====== Stored data ======

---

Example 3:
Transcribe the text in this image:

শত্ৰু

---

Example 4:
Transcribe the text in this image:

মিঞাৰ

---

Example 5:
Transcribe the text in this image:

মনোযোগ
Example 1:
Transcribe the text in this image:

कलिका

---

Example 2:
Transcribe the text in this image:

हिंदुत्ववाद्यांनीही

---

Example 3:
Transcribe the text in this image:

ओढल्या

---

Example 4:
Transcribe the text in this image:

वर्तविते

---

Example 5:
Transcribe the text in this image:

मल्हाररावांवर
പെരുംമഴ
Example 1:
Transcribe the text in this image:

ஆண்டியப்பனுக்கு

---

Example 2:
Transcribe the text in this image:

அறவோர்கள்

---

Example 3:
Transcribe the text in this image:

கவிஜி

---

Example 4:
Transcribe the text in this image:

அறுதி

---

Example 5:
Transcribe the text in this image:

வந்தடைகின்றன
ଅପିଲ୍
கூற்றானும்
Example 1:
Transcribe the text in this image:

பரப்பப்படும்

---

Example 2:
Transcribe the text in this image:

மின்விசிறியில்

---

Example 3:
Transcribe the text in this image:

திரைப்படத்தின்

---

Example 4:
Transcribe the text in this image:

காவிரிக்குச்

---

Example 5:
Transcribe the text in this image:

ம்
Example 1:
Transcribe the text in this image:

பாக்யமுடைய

======

--- Exercise prompt ---
Please print out every entry again, exactly as it reads.

--- Response to this exercise ---
---

Example 3:
Transcribe the text in this image:

শত্ৰু

---

Example 4:
Transcribe the text in this image:

মিঞাৰ

---

Example 5:
Transcribe the text in this image:

মনোযোগ
Example 1:
Transcribe the text in this image:

कलिका

---

Example 2:
Transcribe the text in this image:

हिंदुत्ववाद्यांनीही

---

Example 3:
Transcribe the text in this image:

ओढल्या

---

Example 4:
Transcribe the text in this image:

वर्तविते

---

Example 5:
Transcribe the text in this image:

मल्हाररावांवर
പെരുംമഴ
Example 1:
Transcribe the text in this image:

ஆண்டியப்பனுக்கு

---

Example 2:
Transcribe the text in this image:

அறவோர்கள்

---

Example 3:
Transcribe the text in this image:

கவிஜி

---

Example 4:
Transcribe the text in this image:

அறுதி

---

Example 5:
Transcribe the text in this image:

வந்தடைகின்றன
ଅପିଲ୍
கூற்றானும்
Example 1:
Transcribe the text in this image:

பரப்பப்படும்

---

Example 2:
Transcribe the text in this image:

மின்விசிறியில்

---

Example 3:
Transcribe the text in this image:

திரைப்படத்தின்

---

Example 4:
Transcribe the text in this image:

காவிரிக்குச்

---

Example 5:
Transcribe the text in this image:

ம்
Example 1:
Transcribe the text in this image:

பாக்யமுடைய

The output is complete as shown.